I believe a few more engineers, scientists, and mathematicians floating around the senate and house would make for a much different system. Arguments may arise over a whole different set of issues, but I think a new level of practicality would be presented to the government with the inclusion of a different set of minds.
To break it down; Philosophers often approach an idea or concept with more questions and an array of possibilities for many different approaches; whereas an engineer would (ideally) approach a political idea driven by usability and plausibility. There is a different method of divided logic that engineers take to any end; separating plausibility from ideology. Where their philosophizing brethren try to weigh everything on the same plate, engineers would be ready to scrap any idea (or vein of an idea) if it showed a likelihood of failure.
Many of our founding fathers were philosophers, but they were also scientists. In fact, back then scientists were sometimes known as physical philosophers. Basically, the smartest of the smart, whether it was in math, science, morality, or ethics, were put into power. Today our politicians have a mold to fit, and they don’t necessarily have to be smart (at least beyond their political premise) to match those molds.

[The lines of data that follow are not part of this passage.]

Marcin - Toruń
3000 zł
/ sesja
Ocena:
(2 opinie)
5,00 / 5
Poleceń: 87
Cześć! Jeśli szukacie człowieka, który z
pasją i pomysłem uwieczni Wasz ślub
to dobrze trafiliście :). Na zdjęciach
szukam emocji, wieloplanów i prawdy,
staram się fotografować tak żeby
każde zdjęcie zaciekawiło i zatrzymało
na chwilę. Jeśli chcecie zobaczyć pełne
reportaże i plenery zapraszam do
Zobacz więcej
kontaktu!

What I know, as a voter, is that Obama is a lawyer and Romney is a banker. What does a banker or a lawyer know about running a country full of hard-working, practical thinkers? They can chat about the Aristotelian ideals or the Epicurean premise that we might strive for, which are important ideas, but then they lose the notions of a functioning, plausible government. We need more politicians coming from a STEM background to make this country function properly – maybe even a new party. Then again, maybe there is a reason that the deducing, practical, realistic folks don’t go into politics.